START Text for analysis

We went from "a bunch of data" to "even more data" to "basically everything we got" to "ok, maybe use a previous model to sort through everything we got and only keep quality data" to "ok, maybe we can augment some data with synthetic datasets from tools etc" to "RL goes brrr" to (point B from above) "let's mix the data with quality sources on best practices".
Are you basically saying synthetic data and having a bunch of models argue with each other to distill the most agreeable of their various outputs solves the issue of peak data?
Because from my vantage point, those have not given step changes in AI utility the way crunching tons of data did. They have only incrementally improved things
A) We are out of the Internet-scale-for-free data. Of course the companies deploying LLM based systems at massive scale are of course ingesting a lot of human data from their users, that they are seeking to use to further improve their models.
B) Has learning though "self-play" (like with AlphaZero etc) been demonstrated working for improving LLMs? What is the latest key research on this?

END Text for analysis

Extend the forum discussion about training data for AI models with the next passage, beginning after its final sentence.

START Supplied data

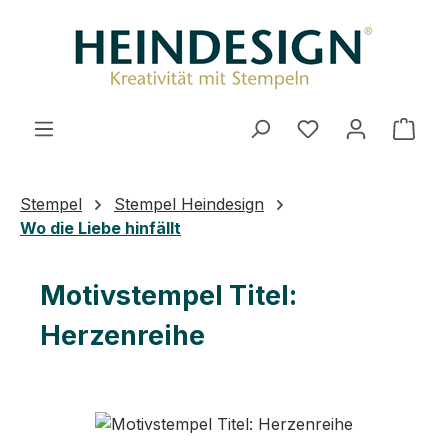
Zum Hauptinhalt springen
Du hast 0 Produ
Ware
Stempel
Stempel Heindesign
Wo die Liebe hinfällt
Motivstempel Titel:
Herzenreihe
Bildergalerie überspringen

END Supplied data

▸ **Exercise result**
Certainly the models have orders of magnitude more data available to them than the smartest human being who ever lived does/did. So we can assume that if the goal is "merely" superhuman intelligence, data is not a problem.
It might be a constraint on the evolution of godlike intelligence, or AGI. But at that point we're so far out in bong-hit territory that it will be impossible to say who's right or wrong about what's coming.
Has learning though "self-play" (like with AlphaZero etc) been demonstrated working for improving LLMs?
My understanding (which might be incorrect) is that this amounts to RLHF without the HF part, and is basically how DeepSeek-R1 was trained. I recall reading about OpenAI being butthurt^H^H^H^H^H^H^H^H concerned that their API might have been abused by the Chinese to train their own model.
1 reply →
The thing is, people claimed already a year or two ago that we'd reached peak data and progress would stall since there was no more high-quality human-written text available. Turns out they were wrong, and if anything progress accelerated.
The progress has come from all kinds of things. Better distillation of huge models to small ones. Tool use. Synthetic data (which is not leading to model collapse like theorized). Reinforcement learning.
I don't know exactly where the progress over the next year will be coming from, but it seems hard to believe that we'll just suddenly hit a wall on all of these methods at the same time and discover no new techniques. If progress had slowed down over the last year the wall being near would be a reasonable hypothesis, but it hasn't.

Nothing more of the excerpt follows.